As far as I know multimedia/gstreamer1-plugins-bad doesn't use GCC 4.9 to build. So this is probably the cause of the problems. 

Besides the OpenSSL setting I'd remove the whole lot from make.conf. Most of it is deprecated.


----------



## piggy (Feb 10, 2017)

Problem is still unresolved :-(


Related with OpenSLL setting in make,conf: it is requested to use the external updated OpenSLL and not the built in OpenSSL port.

PS: as you can see, gcc settings in make.conf are not active. I do use sometimes to build some not clang friendly program. gstreamer always build by me with clang,


----------



## talsamon (Feb 10, 2017)

Have you try to remove the distfile and fetch it new?
Or maybe, it is something with locale ?


----------



## piggy (Feb 10, 2017)

talsamon said:


> Have you try to remove the distfile and fetch it new?
> Or maybe, it is something with locale ?


Hey thank you for your interest. I sanitized the ports tree many times in this weeks with no luck :-( Related with the locale, it seems fine to me. I don't have any problem with any other port. I was wondering if it is related with some plugin library (?) considering it stops always to same point in build. I'm really out of any idea.
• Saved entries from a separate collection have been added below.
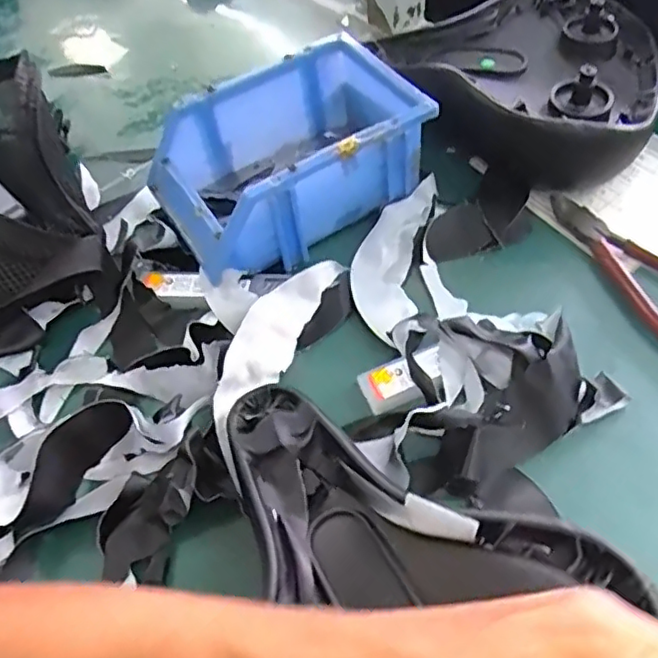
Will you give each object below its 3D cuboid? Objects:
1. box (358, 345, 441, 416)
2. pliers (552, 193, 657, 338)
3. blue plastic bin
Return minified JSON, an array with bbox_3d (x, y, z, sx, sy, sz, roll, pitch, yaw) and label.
[{"bbox_3d":[0.043,0.030,0.358,0.048,0.006,0.029,-17,55,-7],"label":"box"},{"bbox_3d":[0.202,-0.038,0.391,0.054,0.007,0.153,-24,56,-11],"label":"pliers"},{"bbox_3d":[-0.030,-0.121,0.434,0.175,0.073,0.116,-29,57,-15],"label":"blue plastic bin"}]

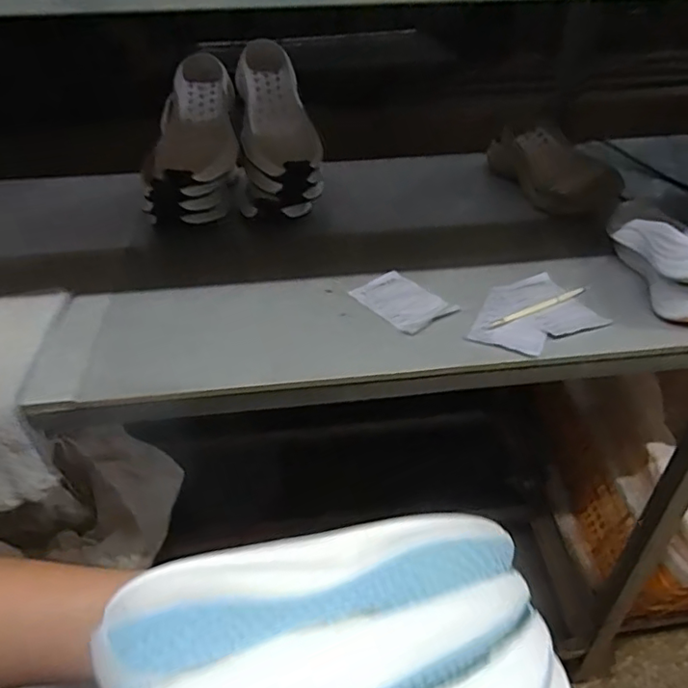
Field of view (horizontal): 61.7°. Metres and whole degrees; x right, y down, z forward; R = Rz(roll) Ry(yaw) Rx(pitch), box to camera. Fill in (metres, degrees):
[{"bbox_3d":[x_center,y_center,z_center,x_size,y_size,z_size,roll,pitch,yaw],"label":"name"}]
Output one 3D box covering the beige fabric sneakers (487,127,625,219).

I even think to install the pkg then it sound impossible with pkg to install a single package without changing pretty much of all the installed system. And I will definitely prefer to fix this absurd problem.


----------



## talsamon (Feb 10, 2017)

Please, attach a build-log. Maybe, the error or more are before the stop.
(I don't think it helps, but try rebuild devel/automake, devel/autoconf and devel/libtool).


----------



## piggy (Feb 11, 2017)

talsamon said:


> Please, attach a build-log. Maybe, the error or more are before the stop.
> (I don't think it helps, but try rebuild devel/automake, devel/autoconf and devel/libtool).


Hi, there is no log becouse the build die before it can write a log considering I have to Ctrl-C to stop the stuck build. I always rebuilt and updated those three ports.


----------



## piggy (Feb 13, 2017)

I had installed ports-mgmt/Poudriere, on popular demand, just to look if it can fix this problem and... guess! It happen exactly like with for me faithfull and friendly ports-mgmt/portmaster, build of this port die in exactly same string and this is the same string you look in the first post of this thread.


----------